I ran to the bathroom and threw up. The walls rippled and throbbed as they closed in. I just need a pill, I thought, then I’ll be able to deal with this.

I staggered down the hall toward my bedroom, craving the chemical balm on my nerves even as I chided myself for needing it.

I jerked open my sock drawer, venturing with a trembling hand beneath the bright knots of cotton and wool to the back right corner. Anticipated the comforting heft of the plastic pill bottle in my hand, the reassuring rattle of the dozen or so pills I knew were left.

Nothing.

Only socks.

Had I moved the bottle to the other side by accident?

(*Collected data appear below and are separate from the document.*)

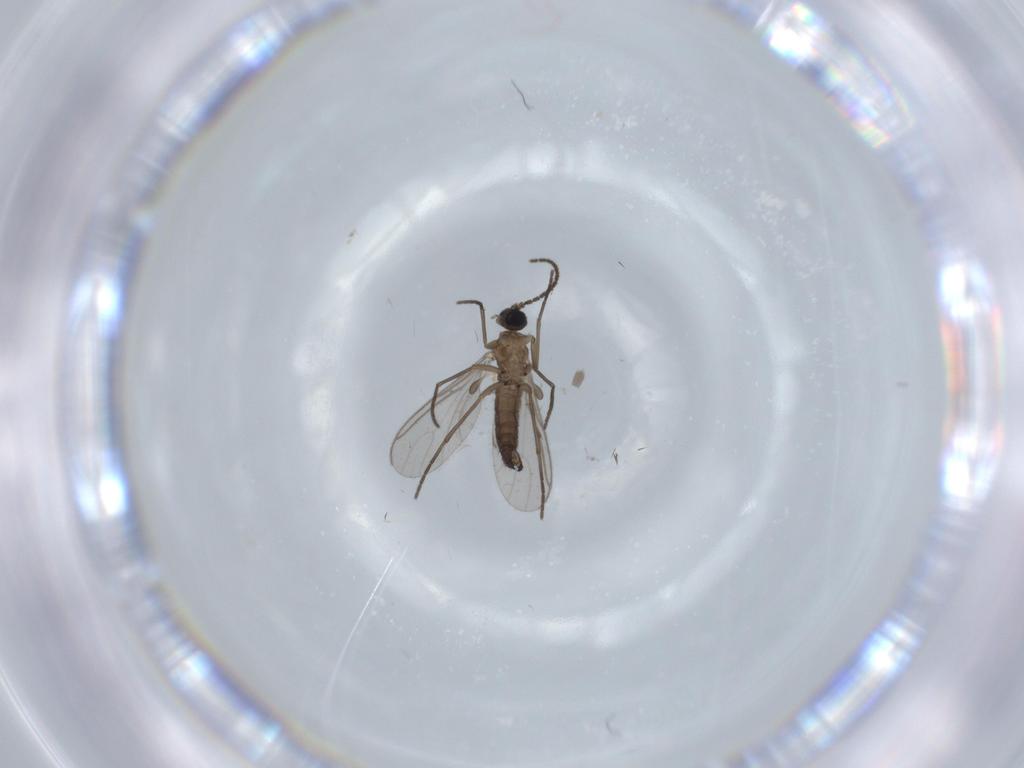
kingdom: Animalia
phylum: Arthropoda
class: Insecta
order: Diptera
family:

My heart did its fight-or-flight dance. I checked the left side. Just cheap old pegboard, rough with splinters.

I wrenched out the drawer and dumped the contents onto my bed. Just socks, a couple of pairs of underwear, a scarf. A safety pin.

Where the fuck are my pills?

I emptied each drawer on the bed. Nothing. Rummaged through every pocket of my pants and sweaters, all the while knowing good and goddamned well I would have never been so cavalier with them. Someone had taken them. Or am I just losing my mind? I sat on my piles of clothes on my saggy bed, quaking as I tried to keep my breathing under control. Gripping my thighs with my hands, I stared at my broken-open skin, rife with pain no creams or potions could ease.